More than likely what your dealing with here is an aftermarket cam installation, where they just "lined up the dots". In a perfect world, that works.. but welcome to reality. I have seen cams ground so far off, I literally had to advance the upper gear on the timing chain one tooth, to get them to degree correctly. Retarded camshaft timing causes exactly what your describing. Here is how to check, with just taking the Driver side valve cover off. Rotate the engine until it's at split overlap on number one cylinder.. "Split overlap" is when both valves on number one cylinder are open the same amount.. in between the power and exhaust stroke.. number 6 cylinder will be near TDC if the cam timing is correct. Now look at the timing marks.. the mark on the balancer needs to be right around the zero mark on the tab, give or take 6-8 degrees in either direction. If the balancer mark is no where in sight, or way advanced or retarded, then you know the cam timing is incorrect, and the engine needs to have the camshaft degreed in. I'd wager a cold beer that this is your problem.. it's very common, very frustrating, you will chase your tail for weeks, and spend hundreds or thousands of dollars, and not solve it.. So take a look at this, before you do anything else. JW
JW, Wow that is a great tip. I can not thank you enough for the advise. I will have the garage do that test and report back our findings.
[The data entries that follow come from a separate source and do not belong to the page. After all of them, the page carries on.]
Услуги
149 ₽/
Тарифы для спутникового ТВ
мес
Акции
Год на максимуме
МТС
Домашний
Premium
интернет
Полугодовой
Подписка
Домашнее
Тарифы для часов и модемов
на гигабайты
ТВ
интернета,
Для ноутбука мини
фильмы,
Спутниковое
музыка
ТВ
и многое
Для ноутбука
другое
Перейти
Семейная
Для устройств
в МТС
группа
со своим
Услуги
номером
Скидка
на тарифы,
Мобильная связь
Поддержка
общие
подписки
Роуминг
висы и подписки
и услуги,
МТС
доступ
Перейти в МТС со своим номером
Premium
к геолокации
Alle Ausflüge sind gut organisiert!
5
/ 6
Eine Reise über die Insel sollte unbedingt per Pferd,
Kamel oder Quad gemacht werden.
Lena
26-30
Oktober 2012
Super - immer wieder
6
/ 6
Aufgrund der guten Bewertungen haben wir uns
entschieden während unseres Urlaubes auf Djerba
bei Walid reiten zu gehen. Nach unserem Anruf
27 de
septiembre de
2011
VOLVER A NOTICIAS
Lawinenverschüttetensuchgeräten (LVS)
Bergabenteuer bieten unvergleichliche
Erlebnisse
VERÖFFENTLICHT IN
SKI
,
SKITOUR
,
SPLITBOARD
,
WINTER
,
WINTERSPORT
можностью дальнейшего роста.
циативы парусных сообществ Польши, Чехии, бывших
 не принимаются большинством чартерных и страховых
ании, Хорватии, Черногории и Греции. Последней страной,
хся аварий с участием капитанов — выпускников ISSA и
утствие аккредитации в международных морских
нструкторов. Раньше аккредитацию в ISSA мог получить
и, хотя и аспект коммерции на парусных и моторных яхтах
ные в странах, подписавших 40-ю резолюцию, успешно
Ok, here is the latest update. The Garage I am using talked me out of changing the intake manifold gasket. They also talked me out of performing the test that JW suggested in this thread to check cam issue. They stated that JW's test would only work if it were a solid lifter set up. So I brought it home and did another test you can see in this video (link attached). When I spray carb cleaner at a certain point at the back side of the manifold on the passenger side, I get a significant Idle change. Please watch this video and weigh in on if you think I am on to something. I think this is all a bad intake manifold leak. The most I can get at 800 rpm is about 13lbs and in drive it drops below 9 lbs of mercury. When you Rev the engine it drops as it should, but then shows 20 lbs as it coasts down for a second and then settles in back at 13/14lbs. The engine runs great while driving (except for pinging at high load due to high timing setting) it also sounds tight and smooth when you rev in idle. If I bring the timing into specs it will not idle at all. It just plain falls apart when you put it in drive and you have to run 16 degrees advanced timing to get close to drivability. I am convinced this is a intake manifold leak and I am chasing my tail. I had to do a YouTube link for this video because I can not attach a video on this platform. If you copy and paste this link into YouTube you should see the video.
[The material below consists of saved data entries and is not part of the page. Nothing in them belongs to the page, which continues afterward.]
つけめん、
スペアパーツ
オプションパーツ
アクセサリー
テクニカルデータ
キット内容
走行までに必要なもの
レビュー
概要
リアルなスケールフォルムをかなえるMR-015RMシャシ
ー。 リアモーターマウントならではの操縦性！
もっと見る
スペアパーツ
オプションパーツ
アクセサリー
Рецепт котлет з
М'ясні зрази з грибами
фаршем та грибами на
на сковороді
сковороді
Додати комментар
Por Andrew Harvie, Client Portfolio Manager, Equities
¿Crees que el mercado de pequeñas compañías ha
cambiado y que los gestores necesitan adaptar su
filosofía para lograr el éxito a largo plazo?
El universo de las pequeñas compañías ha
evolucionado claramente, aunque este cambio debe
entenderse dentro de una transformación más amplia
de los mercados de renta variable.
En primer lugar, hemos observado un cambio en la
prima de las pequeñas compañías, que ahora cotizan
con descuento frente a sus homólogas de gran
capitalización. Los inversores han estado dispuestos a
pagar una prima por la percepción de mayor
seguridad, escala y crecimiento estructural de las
What happens to the idle vacuum when you spray and hear the idle change? Does the vacuum increase at the same time?
What happens if you partially smother the carb with your hand? Does the idle smooth out? That's usually an indication of a vacuum leak.
No, I tried that and it reacts opposite. It starts to kill the motor. This is what confuses me. Could this be a Vally manifold leak or something different?
Try what I suggested in post 15. Pull the PCV valve out of the intake. Plug all the vacuum ports going into the manifold and carburetor. Then see if there is vacuum inside the crank case. That would indicate a valley manifold leak.
Larry, A first I did not understand your question. You are asking if the Vacuum goes up or down when spraying the fluid. I did not have the vacuum gage on it but I will do it tomorrow.